Un idée de ville, un idéal de ville, voilà ce qu’est GEnova, un catalogue d’intentions urbaines. Sur le Porto Antico, à côté de l’aquarium, il y a une boule de verre, flottant sur les flots : la biosphère accueille dans le diamètre d’un double décamètre, une portion de jungle tropicale. Y croissent bananiers et caféiers, et on peut y voir amphibiens et reptiles aux couleurs chatoyantes. Un ibis rouge marche le long de l’équateur, sur des espèces de tapis prévus à cet effet. C’est la ville de GEnova, rassemblée dans une boule de cristal, un aleph, portion arraché au monde, totalité finie et pourtant extraite, dedans/dehors mêlés.
Lorsqu’il observe les mouettes et cormorans vivotant des décharges humaines, mais libres de leur mouvements, à quoi rêve-t-il, l’ibis rouge ? Peut-être les plaint-il de ce trop d’espace, de ce trop d’espace humain auquel ils doivent se confronter. Lorsqu’il observe les petits poissons du port, ces milliers d’aiguilles, de cuillères ou de faux, ballotées par le rythme des ferries, est-ce qu’il leur envie leur régime de plomb, ou de pain que des enfants capricieux jettent en surquantité dans l’eau devenue miroir pour la ville où se refléter ?
Ajout le 30. Je marche dans les rues de GEnova avec ce texte en tête, quand me vient l’idée d’une représentation singulière.
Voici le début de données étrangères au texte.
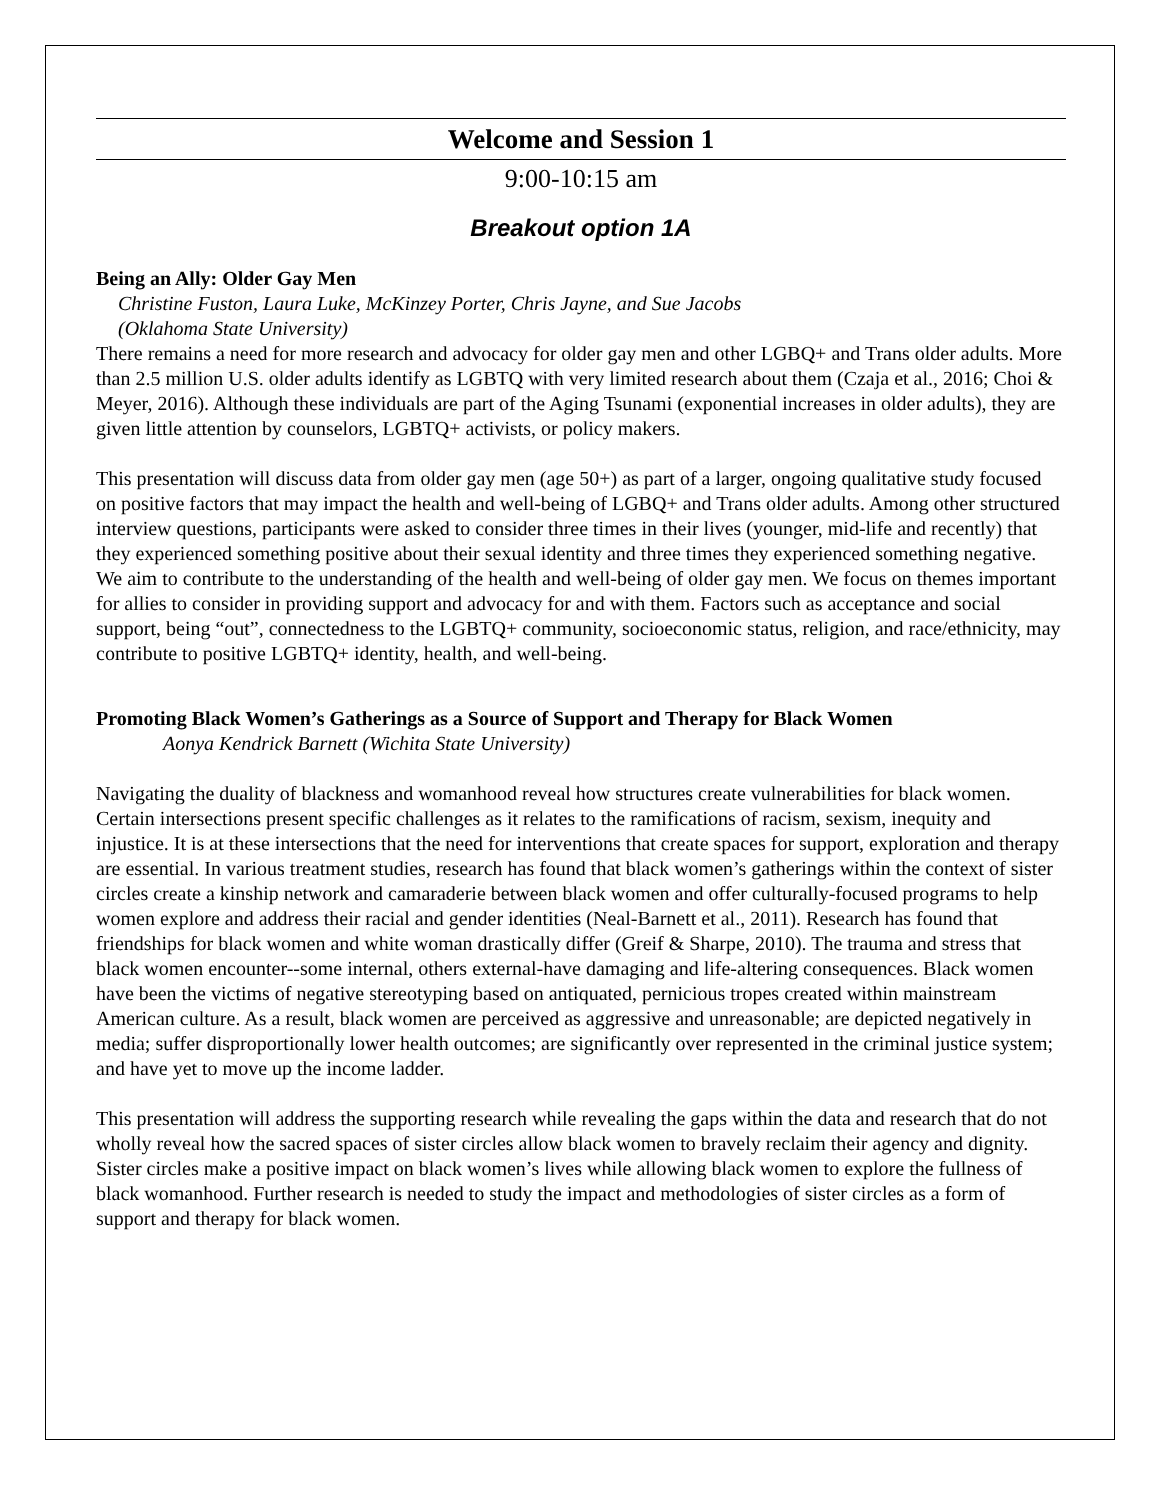Welcome and Session 1
9:00-10:15 am
Breakout option 1A
Being an Ally: Older Gay Men
Christine Fuston, Laura Luke, McKinzey Porter, Chris Jayne, and Sue Jacobs
(Oklahoma State University)
There remains a need for more research and advocacy for older gay men and other LGBQ+ and Trans older adults. More than 2.5 million U.S. older adults identify as LGBTQ with very limited research about them (Czaja et al., 2016; Choi & Meyer, 2016). Although these individuals are part of the Aging Tsunami (exponential increases in older adults), they are given little attention by counselors, LGBTQ+ activists, or policy makers.
This presentation will discuss data from older gay men (age 50+) as part of a larger, ongoing qualitative study focused on positive factors that may impact the health and well-being of LGBQ+ and Trans older adults. Among other structured interview questions, participants were asked to consider three times in their lives (younger, mid-life and recently) that they experienced something positive about their sexual identity and three times they experienced something negative. We aim to contribute to the understanding of the health and well-being of older gay men. We focus on themes important for allies to consider in providing support and advocacy for and with them. Factors such as acceptance and social support, being “out”, connectedness to the LGBTQ+ community, socioeconomic status, religion, and race/ethnicity, may contribute to positive LGBTQ+ identity, health, and well-being.
Promoting Black Women’s Gatherings as a Source of Support and Therapy for Black Women
Aonya Kendrick Barnett (Wichita State University)
Navigating the duality of blackness and womanhood reveal how structures create vulnerabilities for black women. Certain intersections present specific challenges as it relates to the ramifications of racism, sexism, inequity and injustice. It is at these intersections that the need for interventions that create spaces for support, exploration and therapy are essential. In various treatment studies, research has found that black women’s gatherings within the context of sister circles create a kinship network and camaraderie between black women and offer culturally-focused programs to help women explore and address their racial and gender identities (Neal-Barnett et al., 2011). Research has found that friendships for black women and white woman drastically differ (Greif & Sharpe, 2010). The trauma and stress that black women encounter--some internal, others external-have damaging and life-altering consequences. Black women have been the victims of negative stereotyping based on antiquated, pernicious tropes created within mainstream American culture. As a result, black women are perceived as aggressive and unreasonable; are depicted negatively in media; suffer disproportionally lower health outcomes; are significantly over represented in the criminal justice system; and have yet to move up the income ladder.
This presentation will address the supporting research while revealing the gaps within the data and research that do not wholly reveal how the sacred spaces of sister circles allow black women to bravely reclaim their agency and dignity. Sister circles make a positive impact on black women’s lives while allowing black women to explore the fullness of black womanhood. Further research is needed to study the impact and methodologies of sister circles as a form of support and therapy for black women.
Cette sphère est la représentation d’un espace impossible, et pourtant pas si éloigné de notre expérience sensible de l’espace (de notre monade personnelle, si j’ose dire). C’est un tout, une forme ronde, parfaite, complète, intègre — arrachée au monde, de lui séparée : un tout qui ne serait qu’une partie, avec de multiples conséquences : l’impossible relation entre le tout et la partie ; l’aspect total de toutes les parties individuellement ; l’impossibilité du tout ; le kyste ou le cancer, ou la bulle, ou la gigogne, etc. Les idées fluent, alors, à mesure que se déroulent sous mes pas la ville ligure : que le palais génois (devrait faire objet d’un texte à venir) est une ville miniature dans la ville excessive ; que pour un urbain, quel qu’il soit, un Italien et un Génois en particulier, l’expérience de la ville est l’expérience de la réalisation, de l’efficacité ou de l’efficience, qu’en vérité — et c’est bien entendu très différent à la campagne — que tout soit possible confère un être-à-la-ville singulier ; etc.